Bluestacks AppPlayer is a very accomplished Android emulator that works on Mac and Windows. It creates a virtual host where Android OS can run seamlessly and run apps, work with the Google Play Store and do pretty much everything it would do in its native environment.
Bluestacks AppPlayer isn’t free but will let you try before you buy. It doesn’t mention cost anywhere on the download page or in any of the feature lists but it costs $2 a month billed yearly or requires you to download random apps from its partners. This is a little shady but once you get over it, Bluestacks is okay to use.
To run Android APK files on a Mac:
To add an APK file to Bluestacks, all you need do is right click or double click the file and open with Bluestacks. The program will then pick up the APK file and run it within the emulator.
Once loaded, Bluestacks is pretty good. It is still a little sluggish and buggy, even on the latest Mac hardware but once working is credibly like a genuine Android environment. If you’re developing, you can be reasonably certain that what happens in Bluestacks will happen on a genuine Android device. A couple of app developers I know use this method to test their creations and report that it reacts just like genuine Android.
ARC Welder is a Chrome browser addon that works in any OS. I have it working on my Mac and it is pretty good. The benefit over Bluestacks is that it is free and works within the browser. It doesn’t cost anything either, which is another benefit if you’re only an occasional user. The downside is that it can only run one APK file or app at a time and doesn’t replicate the Android environment as fully as Bluestacks.
If you just want to try an app or experiment with an APK file, ARC Welder could be useful. If you want to do anything more serious, you might need one of the other two apps.

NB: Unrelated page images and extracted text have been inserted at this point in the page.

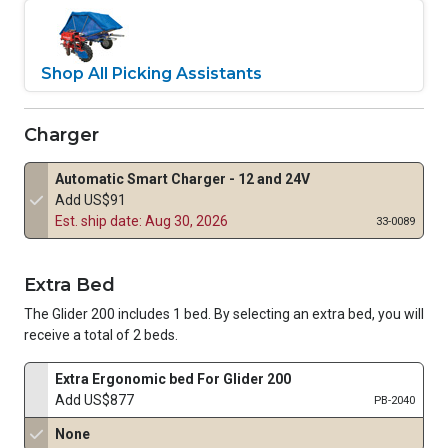
Shop All Picking Assistants
Charger
Automatic Smart Charger - 12 and 24V
Add US$91
Est. ship date: Aug 30, 2026
33-0089
Extra Bed
The Glider 200 includes 1 bed. By selecting an extra bed, you will
receive a total of 2 beds.
Extra Ergonomic bed For Glider 200
Add US$877
PB-2040
None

As ARC Welder is made by Google, most apps run very well. Some don’t though and this is down to individual apps rather than the emulator itself. I have tested Facebook, WhatsApp, Twitter, Nitrous and a few others within ARC Welder and they all work perfectly. Some games and other chat apps don’t and I have experienced a couple of errors but no showstoppers.
ARC Welder is a good way to run Android APK files on a Mac if you’re not developing or wanting to run multiple apps. If you just want to run WhatsApp or Snapchat on your Mac without installing their Mac-specific apps, this could do it.
My final way to run Android APK files on a Mac is by using Andy OS. Andy OS got some bad press in the early days for intrusive ads but these seemed to have calmed down. It also took a while to be updated when new Mac OS versions arrived but that seems to have speeded up a bit too. All in all, I use Andy OS regularly and have had no issues with it.
Andy OS works a lot like Bluestacks. It has its own installer and runs a virtual Android OS within your Mac. It works with Windows too and performs okay on both machines. I experience less lag with Andy than with Bluestacks but that might just be me.
Andy OS automatically detects webcams, game controllers, mouse, keyboard and any other peripheral you have connected to your Mac. It also supports gestures too, which is nice.
Andy OS is a fully featured Android emulator that seems to work seamlessly on Mac OS. It takes a while to install and configure, but once installed, works very well. Google Play Store works, sideloading APK files work, games work too. The downside is the ads. You will see full screen ads load periodically which can be annoying but considering the program is free, we can’t complain too much.
So there are three different ways to run Android APK files on a Mac. Each does the job slightly differently and offers a range of features and downsides for you to consider. These three are not the only Android emulators on the market but to my mind, they are three of the best. What do you think?